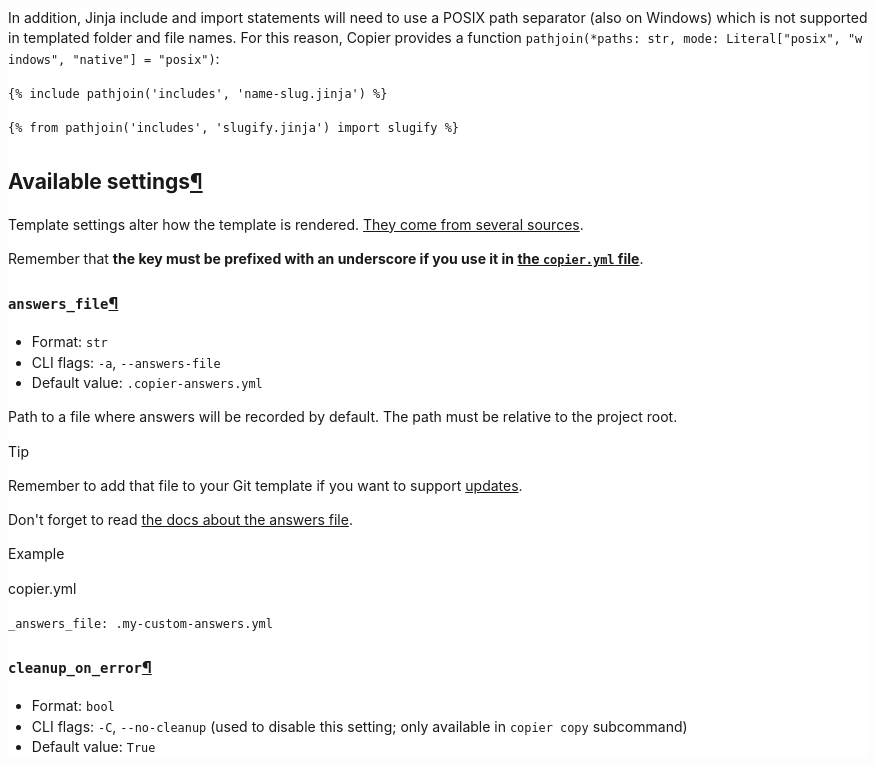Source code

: In addition, Jinja include and import statements will need to use a POSIX path separator (also on Windows) which is not supported in templated folder and file names. For this reason, Copier provides a function `pathjoin(*paths: str, mode: Literal["posix", "windows", "native"] = "posix")`:

```
{% include pathjoin('includes', 'name-slug.jinja') %}

```

```
{% from pathjoin('includes', 'slugify.jinja') import slugify %}

```

## Available settings[¶](https://copier.readthedocs.io/en/stable/configuring/#available-settings "Permanent link")

Template settings alter how the template is rendered. [They come from several sources](https://copier.readthedocs.io/en/stable/configuring/#configuration-sources "Configuration sources").

Remember that **the key must be prefixed with an underscore if you use it in [the `copier.yml` file](https://copier.readthedocs.io/en/stable/configuring/#the-copieryml-file "The copier.yml file")**.

### `answers_file`[¶](https://copier.readthedocs.io/en/stable/configuring/#answers_file "Permanent link")

-   Format: `str`
-   CLI flags: `-a`, `--answers-file`
-   Default value: `.copier-answers.yml`

Path to a file where answers will be recorded by default. The path must be relative to the project root.

Tip

Remember to add that file to your Git template if you want to support [updates](https://copier.readthedocs.io/en/stable/updating/).

Don't forget to read [the docs about the answers file](https://copier.readthedocs.io/en/stable/configuring/#the-copier-answersyml-file "The .copier-answers.yml file").

Example

copier.yml

```
_answers_file: .my-custom-answers.yml

```

### `cleanup_on_error`[¶](https://copier.readthedocs.io/en/stable/configuring/#cleanup_on_error "Permanent link")

-   Format: `bool`
-   CLI flags: `-C`, `--no-cleanup` (used to disable this setting; only available in `copier copy` subcommand)
-   Default value: `True`
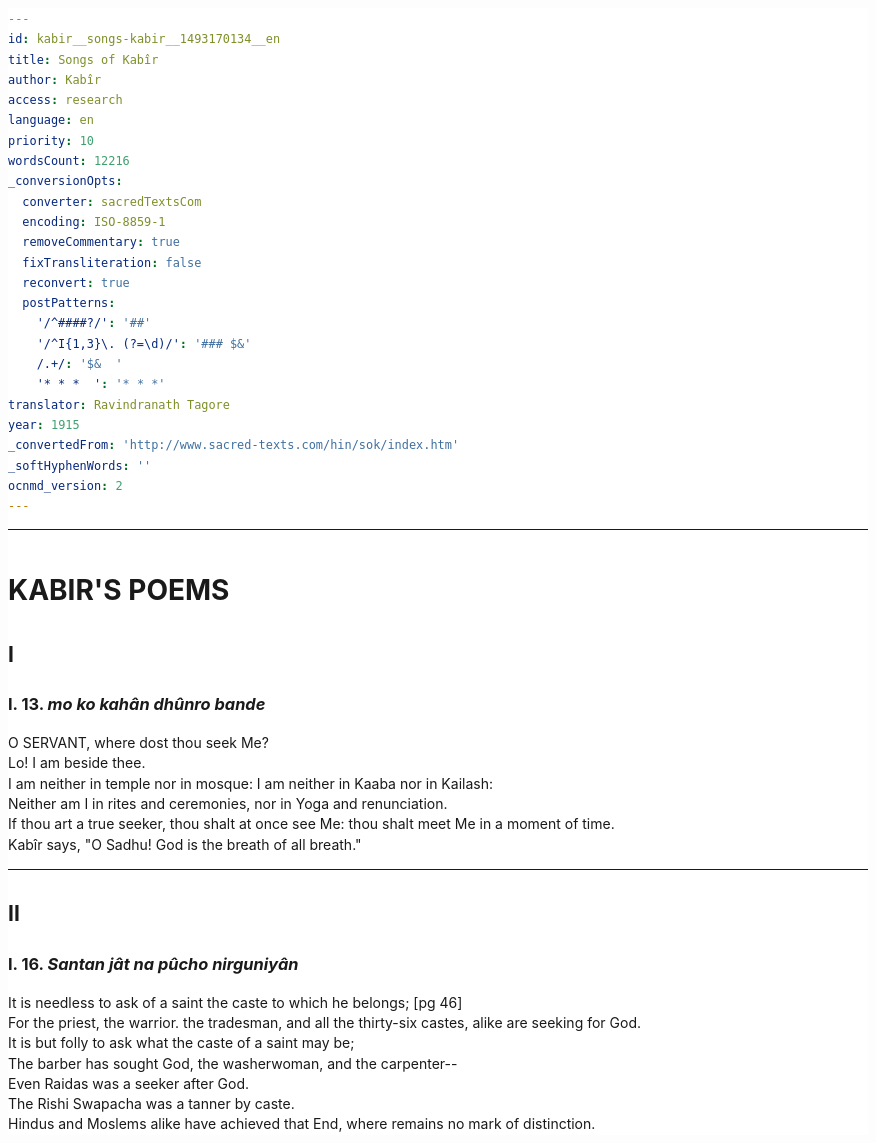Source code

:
 ```yaml
---
id: kabir__songs-kabir__1493170134__en
title: Songs of Kabîr
author: Kabîr
access: research
language: en
priority: 10
wordsCount: 12216
_conversionOpts:
  converter: sacredTextsCom
  encoding: ISO-8859-1
  removeCommentary: true
  fixTransliteration: false
  reconvert: true
  postPatterns:
    '/^####?/': '##'
    '/^I{1,3}\. (?=\d)/': '### $&'
    /.+/: '$&  '
    '* * *  ': '* * *'
translator: Ravindranath Tagore
year: 1915
_convertedFrom: 'http://www.sacred-texts.com/hin/sok/index.htm'
_softHyphenWords: ''
ocnmd_version: 2
---
```

* * *

# KABIR'S POEMS  

## I  

### I. 13. *mo ko kahân **d**hûn**r**o bande*  

O SERVANT, where dost thou seek Me?  
Lo! I am beside thee.  
I am neither in temple nor in mosque: I am neither in Kaaba nor in Kailash:  
Neither am I in rites and ceremonies, nor in Yoga and renunciation.  
If thou art a true seeker, thou shalt at once see Me: thou shalt meet Me in a moment of time.  
Kabîr says, "O Sadhu! God is the breath of all breath."  

* * *

## II  

### I. 16. *Santan jât na pûcho nirgu**n**iyân*  

It is needless to ask of a saint the caste to which he belongs; [pg 46]  
For the priest, the warrior. the tradesman, and all the thirty-six castes, alike are seeking for God.  
It is but folly to ask what the caste of a saint may be;  
The barber has sought God, the washerwoman, and the carpenter--  
Even Raidas was a seeker after God.  
The Rishi Swapacha was a tanner by caste.  
Hindus and Moslems alike have achieved that End, where remains no mark of distinction.  
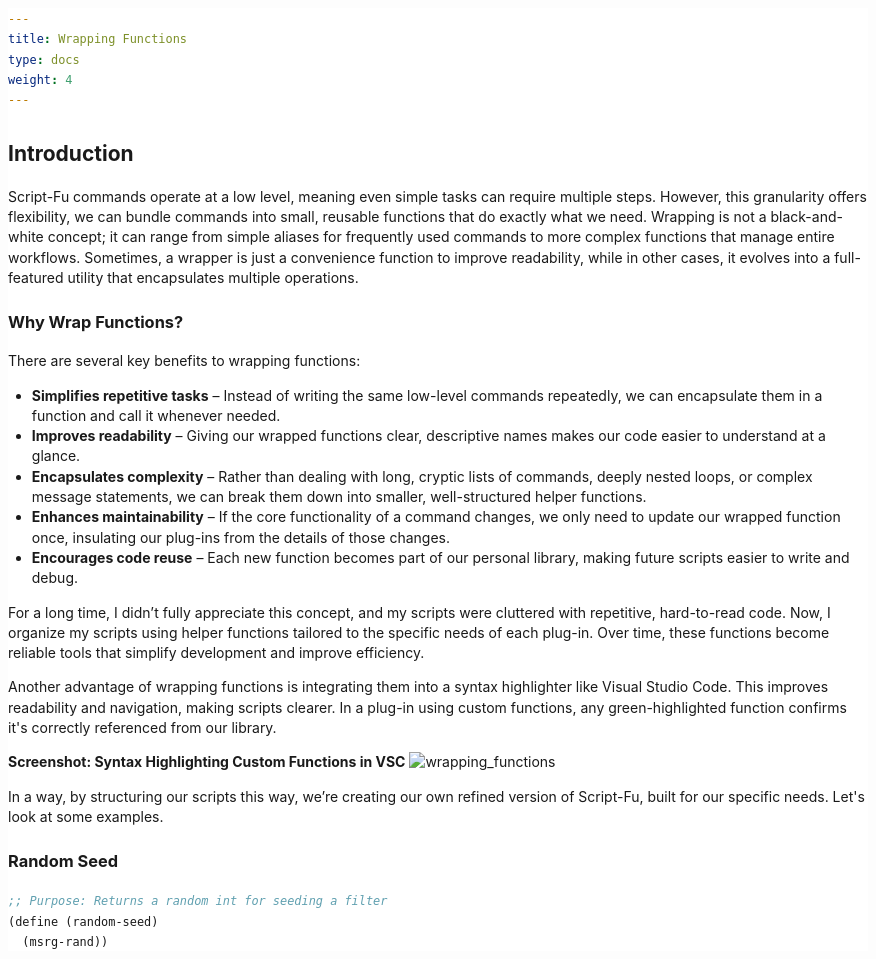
 ```yaml
---
title: Wrapping Functions
type: docs
weight: 4
---
```


## Introduction

Script-Fu commands operate at a low level, meaning even simple tasks can require multiple steps. However, this granularity offers flexibility, we can bundle commands into small, reusable functions that do exactly what we need. Wrapping is not a black-and-white concept; it can range from simple aliases for frequently used commands to more complex functions that manage entire workflows. Sometimes, a wrapper is just a convenience function to improve readability, while in other cases, it evolves into a full-featured utility that encapsulates multiple operations.

### Why Wrap Functions?

There are several key benefits to wrapping functions:

- **Simplifies repetitive tasks** – Instead of writing the same low-level commands repeatedly, we can encapsulate them in a function and call it whenever needed.
- **Improves readability** – Giving our wrapped functions clear, descriptive names makes our code easier to understand at a glance.
- **Encapsulates complexity** – Rather than dealing with long, cryptic lists of commands, deeply nested loops, or complex message statements, we can break them down into smaller, well-structured helper functions.
- **Enhances maintainability** – If the core functionality of a command changes, we only need to update our wrapped function once, insulating our plug-ins from the details of those changes.
- **Encourages code reuse** – Each new function becomes part of our personal library, making future scripts easier to write and debug.

For a long time, I didn’t fully appreciate this concept, and my scripts were cluttered with repetitive, hard-to-read code. Now, I organize my scripts using helper functions tailored to the specific needs of each plug-in. Over time, these functions become reliable tools that simplify development and improve efficiency.

Another advantage of wrapping functions is integrating them into a syntax highlighter like Visual Studio Code. This improves readability and navigation, making scripts clearer. In a plug-in using custom functions, any green-highlighted function confirms it's correctly referenced from our library.

**Screenshot: Syntax Highlighting Custom Functions in VSC**
![wrapping_functions](/images/wrapping_functions.webp)

In a way, by structuring our scripts this way, we’re creating our own refined version of Script-Fu, built for our specific needs. Let's look at some examples.

### Random Seed

```scheme
;; Purpose: Returns a random int for seeding a filter
(define (random-seed)
  (msrg-rand))
```
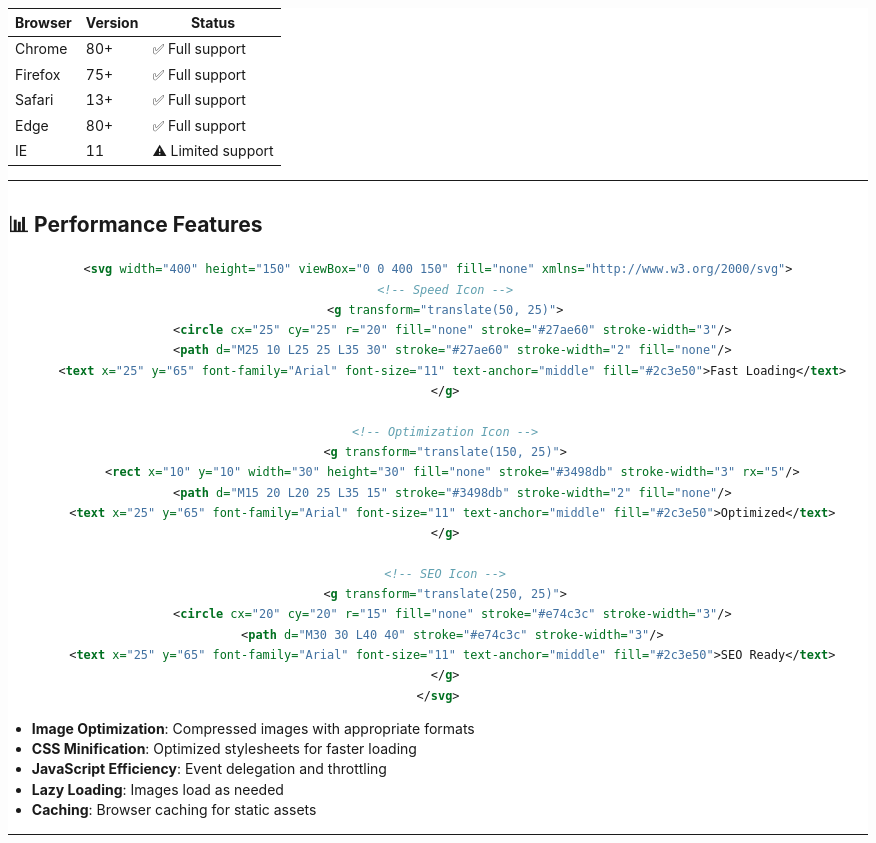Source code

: | Browser | Version | Status |
|---------|---------|--------|
| Chrome | 80+ | ✅ Full support |
| Firefox | 75+ | ✅ Full support |
| Safari | 13+ | ✅ Full support |
| Edge | 80+ | ✅ Full support |
| IE | 11 | ⚠️ Limited support |

---

## 📊 Performance Features

<div align="center">

```svg
<svg width="400" height="150" viewBox="0 0 400 150" fill="none" xmlns="http://www.w3.org/2000/svg">
  <!-- Speed Icon -->
  <g transform="translate(50, 25)">
    <circle cx="25" cy="25" r="20" fill="none" stroke="#27ae60" stroke-width="3"/>
    <path d="M25 10 L25 25 L35 30" stroke="#27ae60" stroke-width="2" fill="none"/>
    <text x="25" y="65" font-family="Arial" font-size="11" text-anchor="middle" fill="#2c3e50">Fast Loading</text>
  </g>
  
  <!-- Optimization Icon -->
  <g transform="translate(150, 25)">
    <rect x="10" y="10" width="30" height="30" fill="none" stroke="#3498db" stroke-width="3" rx="5"/>
    <path d="M15 20 L20 25 L35 15" stroke="#3498db" stroke-width="2" fill="none"/>
    <text x="25" y="65" font-family="Arial" font-size="11" text-anchor="middle" fill="#2c3e50">Optimized</text>
  </g>
  
  <!-- SEO Icon -->
  <g transform="translate(250, 25)">
    <circle cx="20" cy="20" r="15" fill="none" stroke="#e74c3c" stroke-width="3"/>
    <path d="M30 30 L40 40" stroke="#e74c3c" stroke-width="3"/>
    <text x="25" y="65" font-family="Arial" font-size="11" text-anchor="middle" fill="#2c3e50">SEO Ready</text>
  </g>
</svg>
```

</div>

- **Image Optimization**: Compressed images with appropriate formats
- **CSS Minification**: Optimized stylesheets for faster loading
- **JavaScript Efficiency**: Event delegation and throttling
- **Lazy Loading**: Images load as needed
- **Caching**: Browser caching for static assets

---
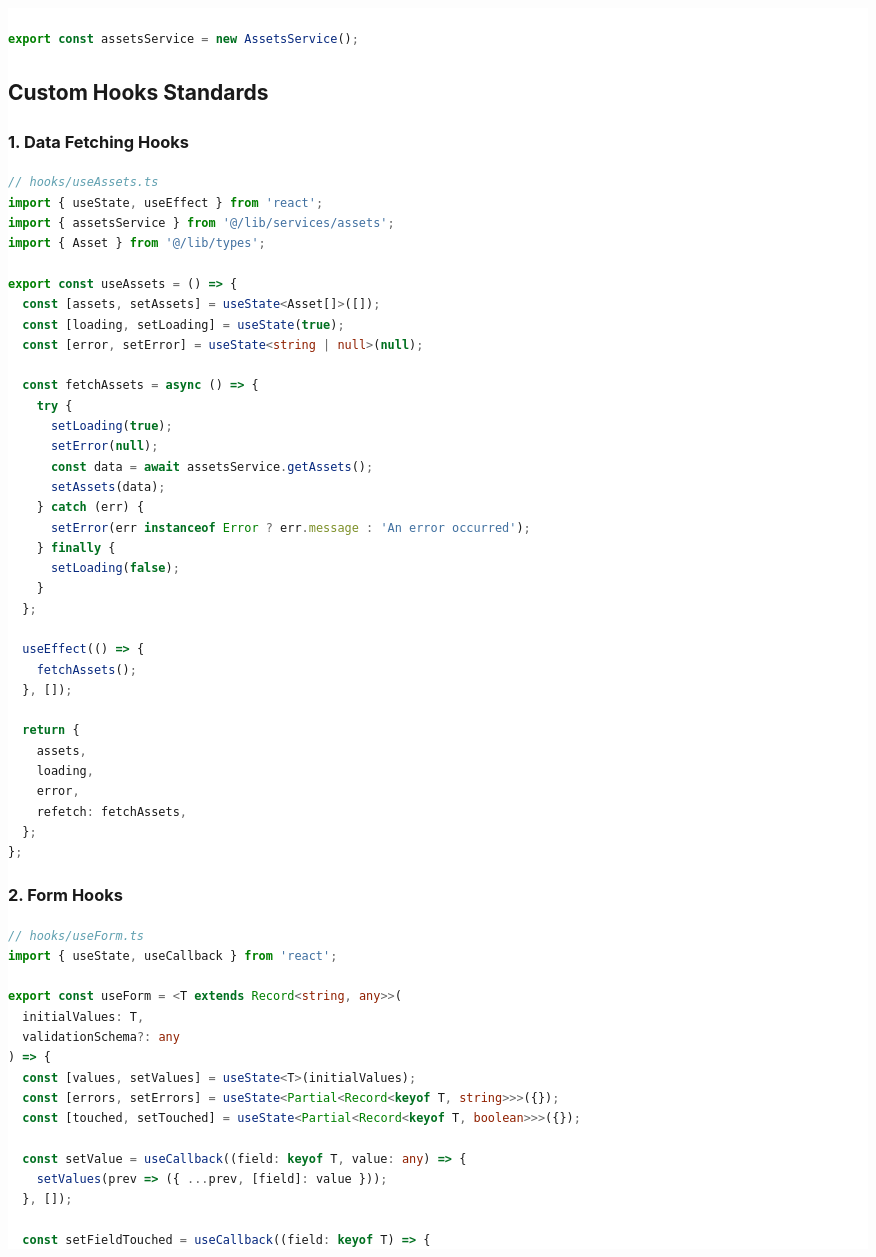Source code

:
 ```typescript

export const assetsService = new AssetsService();
```

## Custom Hooks Standards

### 1. Data Fetching Hooks
```typescript
// hooks/useAssets.ts
import { useState, useEffect } from 'react';
import { assetsService } from '@/lib/services/assets';
import { Asset } from '@/lib/types';

export const useAssets = () => {
  const [assets, setAssets] = useState<Asset[]>([]);
  const [loading, setLoading] = useState(true);
  const [error, setError] = useState<string | null>(null);

  const fetchAssets = async () => {
    try {
      setLoading(true);
      setError(null);
      const data = await assetsService.getAssets();
      setAssets(data);
    } catch (err) {
      setError(err instanceof Error ? err.message : 'An error occurred');
    } finally {
      setLoading(false);
    }
  };

  useEffect(() => {
    fetchAssets();
  }, []);

  return {
    assets,
    loading,
    error,
    refetch: fetchAssets,
  };
};
```

### 2. Form Hooks
```typescript
// hooks/useForm.ts
import { useState, useCallback } from 'react';

export const useForm = <T extends Record<string, any>>(
  initialValues: T,
  validationSchema?: any
) => {
  const [values, setValues] = useState<T>(initialValues);
  const [errors, setErrors] = useState<Partial<Record<keyof T, string>>>({});
  const [touched, setTouched] = useState<Partial<Record<keyof T, boolean>>>({});

  const setValue = useCallback((field: keyof T, value: any) => {
    setValues(prev => ({ ...prev, [field]: value }));
  }, []);

  const setFieldTouched = useCallback((field: keyof T) => {
```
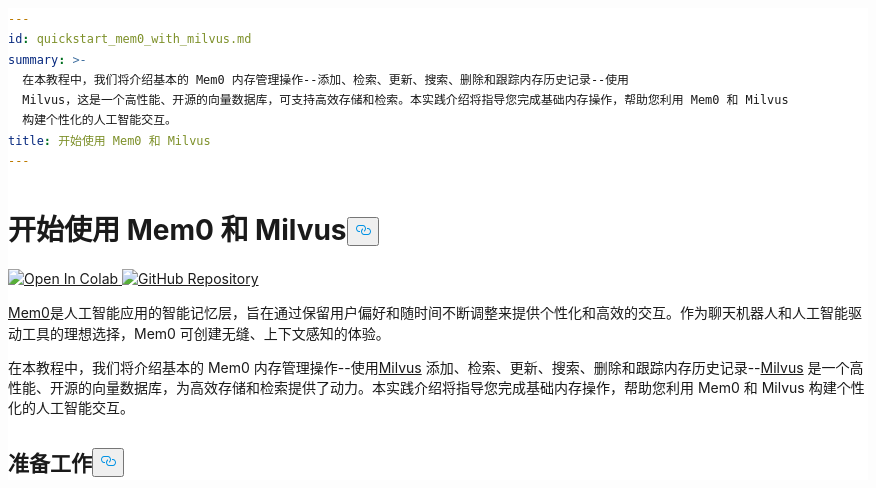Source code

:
 ```yaml
---
id: quickstart_mem0_with_milvus.md
summary: >-
  在本教程中，我们将介绍基本的 Mem0 内存管理操作--添加、检索、更新、搜索、删除和跟踪内存历史记录--使用
  Milvus，这是一个高性能、开源的向量数据库，可支持高效存储和检索。本实践介绍将指导您完成基础内存操作，帮助您利用 Mem0 和 Milvus
  构建个性化的人工智能交互。
title: 开始使用 Mem0 和 Milvus
---
```

<h1 id="Getting-Started-with-Mem0-and-Milvus" class="common-anchor-header">开始使用 Mem0 和 Milvus<button data-href="#Getting-Started-with-Mem0-and-Milvus" class="anchor-icon" translate="no">
      <svg translate="no"
        aria-hidden="true"
        focusable="false"
        height="20"
        version="1.1"
        viewBox="0 0 16 16"
        width="16"
      >
        <path
          fill="#0092E4"
          fill-rule="evenodd"
          d="M4 9h1v1H4c-1.5 0-3-1.69-3-3.5S2.55 3 4 3h4c1.45 0 3 1.69 3 3.5 0 1.41-.91 2.72-2 3.25V8.59c.58-.45 1-1.27 1-2.09C10 5.22 8.98 4 8 4H4c-.98 0-2 1.22-2 2.5S3 9 4 9zm9-3h-1v1h1c1 0 2 1.22 2 2.5S13.98 12 13 12H9c-.98 0-2-1.22-2-2.5 0-.83.42-1.64 1-2.09V6.25c-1.09.53-2 1.84-2 3.25C6 11.31 7.55 13 9 13h4c1.45 0 3-1.69 3-3.5S14.5 6 13 6z"
        ></path>
      </svg>
    </button></h1><p><a href="https://colab.research.google.com/github/milvus-io/bootcamp/blob/master/bootcamp/tutorials/integration/quickstart_mem0_with_milvus.ipynb" target="_parent">
<img translate="no" src="https://colab.research.google.com/assets/colab-badge.svg" alt="Open In Colab"/>
</a>
<a href="https://github.com/milvus-io/bootcamp/blob/master/bootcamp/tutorials/integration/quickstart_mem0_with_milvus.ipynb" target="_blank">
<img translate="no" src="https://img.shields.io/badge/View%20on%20GitHub-555555?style=flat&logo=github&logoColor=white" alt="GitHub Repository"/>
</a></p>
<p><a href="https://mem0.ai/">Mem0</a>是人工智能应用的智能记忆层，旨在通过保留用户偏好和随时间不断调整来提供个性化和高效的交互。作为聊天机器人和人工智能驱动工具的理想选择，Mem0 可创建无缝、上下文感知的体验。</p>
<p>在本教程中，我们将介绍基本的 Mem0 内存管理操作--使用<a href="https://milvus.io/">Milvus</a> 添加、检索、更新、搜索、删除和跟踪内存历史记录--<a href="https://milvus.io/">Milvus</a> 是一个高性能、开源的向量数据库，为高效存储和检索提供了动力。本实践介绍将指导您完成基础内存操作，帮助您利用 Mem0 和 Milvus 构建个性化的人工智能交互。</p>
<h2 id="Preparation" class="common-anchor-header">准备工作<button data-href="#Preparation" class="anchor-icon" translate="no">
      <svg translate="no"
        aria-hidden="true"
        focusable="false"
        height="20"
        version="1.1"
        viewBox="0 0 16 16"
        width="16"
      >
        <path
          fill="#0092E4"
          fill-rule="evenodd"
          d="M4 9h1v1H4c-1.5 0-3-1.69-3-3.5S2.55 3 4 3h4c1.45 0 3 1.69 3 3.5 0 1.41-.91 2.72-2 3.25V8.59c.58-.45 1-1.27 1-2.09C10 5.22 8.98 4 8 4H4c-.98 0-2 1.22-2 2.5S3 9 4 9zm9-3h-1v1h1c1 0 2 1.22 2 2.5S13.98 12 13 12H9c-.98 0-2-1.22-2-2.5 0-.83.42-1.64 1-2.09V6.25c-1.09.53-2 1.84-2 3.25C6 11.31 7.55 13 9 13h4c1.45 0 3-1.69 3-3.5S14.5 6 13 6z"
        ></path>
      </svg>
▬▬▬
TASK ITEM
Where a line above includes "field", copy that line.

OUTPUT FOR THIS EXERCISE
  const setValue = useCallback((field: keyof T, value: any) => {
    setValues(prev => ({ ...prev, [field]: value }));
  const setFieldTouched = useCallback((field: keyof T) => {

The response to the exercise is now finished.